AWS identifies latency as a critical difference between text and voice agents. Text agents have mid-latency tolerance of a few seconds with loading indicators. Voice agents require response times in the hundreds of milliseconds, with delays of even a few seconds during tool calls feeling unresponsive to users. Each tool call adds noticeable silence in voice interactions.

Implementation requirements

The migration requires changes across three architectural components. Client applications need persistent bidirectional connections (WebSocket or WebRTC) and must handle audio encoding/decoding, client events, barge-in logic, and noise control—significantly more complex than stateless REST interfaces used by text clients.

Orchestrators in voice agents add audio streaming, VAD, ASR, reasoning, and TTS to the system prompt management and tool routing handled in text agents. Nova 2 Sonic's unified interface allows teams to migrate reasoning prompts and tool triggers directly from existing text agents.

Response design also shifts fundamentally. Text agents deliver paragraphs with rich formatting, lists, and links that users can read at their own pace.

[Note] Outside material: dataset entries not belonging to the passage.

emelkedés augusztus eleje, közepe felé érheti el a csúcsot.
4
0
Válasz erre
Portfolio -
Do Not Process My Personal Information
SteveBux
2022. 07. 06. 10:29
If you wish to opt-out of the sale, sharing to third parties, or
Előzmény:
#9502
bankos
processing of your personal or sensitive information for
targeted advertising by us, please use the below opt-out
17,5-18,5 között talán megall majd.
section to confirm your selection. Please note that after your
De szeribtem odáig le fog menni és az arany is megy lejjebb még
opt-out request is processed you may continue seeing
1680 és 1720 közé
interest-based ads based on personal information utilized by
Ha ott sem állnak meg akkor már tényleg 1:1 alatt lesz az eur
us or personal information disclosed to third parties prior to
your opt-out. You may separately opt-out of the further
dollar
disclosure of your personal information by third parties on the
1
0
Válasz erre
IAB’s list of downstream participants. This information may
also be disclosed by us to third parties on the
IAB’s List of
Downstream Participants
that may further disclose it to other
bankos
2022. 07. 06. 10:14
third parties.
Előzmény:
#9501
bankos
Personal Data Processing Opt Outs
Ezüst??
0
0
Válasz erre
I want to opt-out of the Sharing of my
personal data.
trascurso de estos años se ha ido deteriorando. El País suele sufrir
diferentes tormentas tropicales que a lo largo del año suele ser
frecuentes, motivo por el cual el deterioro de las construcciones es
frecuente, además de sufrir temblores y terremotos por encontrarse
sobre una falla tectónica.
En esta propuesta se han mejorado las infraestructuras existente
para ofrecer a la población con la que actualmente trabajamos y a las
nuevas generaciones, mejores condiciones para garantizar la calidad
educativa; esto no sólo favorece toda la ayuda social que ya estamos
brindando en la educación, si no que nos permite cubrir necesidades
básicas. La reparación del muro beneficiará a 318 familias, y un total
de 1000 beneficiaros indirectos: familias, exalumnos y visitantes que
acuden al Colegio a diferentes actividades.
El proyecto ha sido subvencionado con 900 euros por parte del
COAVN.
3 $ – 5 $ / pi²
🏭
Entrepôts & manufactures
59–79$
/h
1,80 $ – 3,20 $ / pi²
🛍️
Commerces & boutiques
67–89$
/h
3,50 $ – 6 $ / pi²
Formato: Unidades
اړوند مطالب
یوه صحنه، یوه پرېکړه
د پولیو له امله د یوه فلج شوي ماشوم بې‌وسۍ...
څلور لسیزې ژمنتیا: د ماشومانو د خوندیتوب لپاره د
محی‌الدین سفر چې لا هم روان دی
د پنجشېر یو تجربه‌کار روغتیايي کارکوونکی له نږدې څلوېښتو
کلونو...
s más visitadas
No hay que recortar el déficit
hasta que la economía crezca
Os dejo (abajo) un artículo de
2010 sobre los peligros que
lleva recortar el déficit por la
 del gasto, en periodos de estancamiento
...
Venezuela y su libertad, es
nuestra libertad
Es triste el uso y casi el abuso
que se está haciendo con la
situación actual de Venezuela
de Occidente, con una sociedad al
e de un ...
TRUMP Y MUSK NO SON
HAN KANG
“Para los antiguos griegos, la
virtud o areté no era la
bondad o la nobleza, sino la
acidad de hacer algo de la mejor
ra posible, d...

Voice agents require conversational, concise responses structured for listening. For example, a banking text agent might display full account summaries with formatted lists, while a voice agent would break information into digestible chunks and ask for confirmation before continuing.

Availability

AWS published a sample repository with a skill that works with AI IDEs like Kiro and Claude Code to automatically convert text agents into voice agents. Pricing for Nova 2 Sonic was not disclosed in the announcement.

What this means

Nova 2 Sonic represents AWS's push into native speech-to-speech models that compete with OpenAI's Realtime API and similar offerings. By unifying the voice pipeline in a single model rather than chaining components, AWS claims to reduce latency and architectural complexity. The asynchronous tool calling and built-in conversation management address key pain points in voice agent development, though real-world performance metrics and benchmark scores have not been published. The lack of disclosed pricing makes cost comparison with existing voice agent architectures difficult.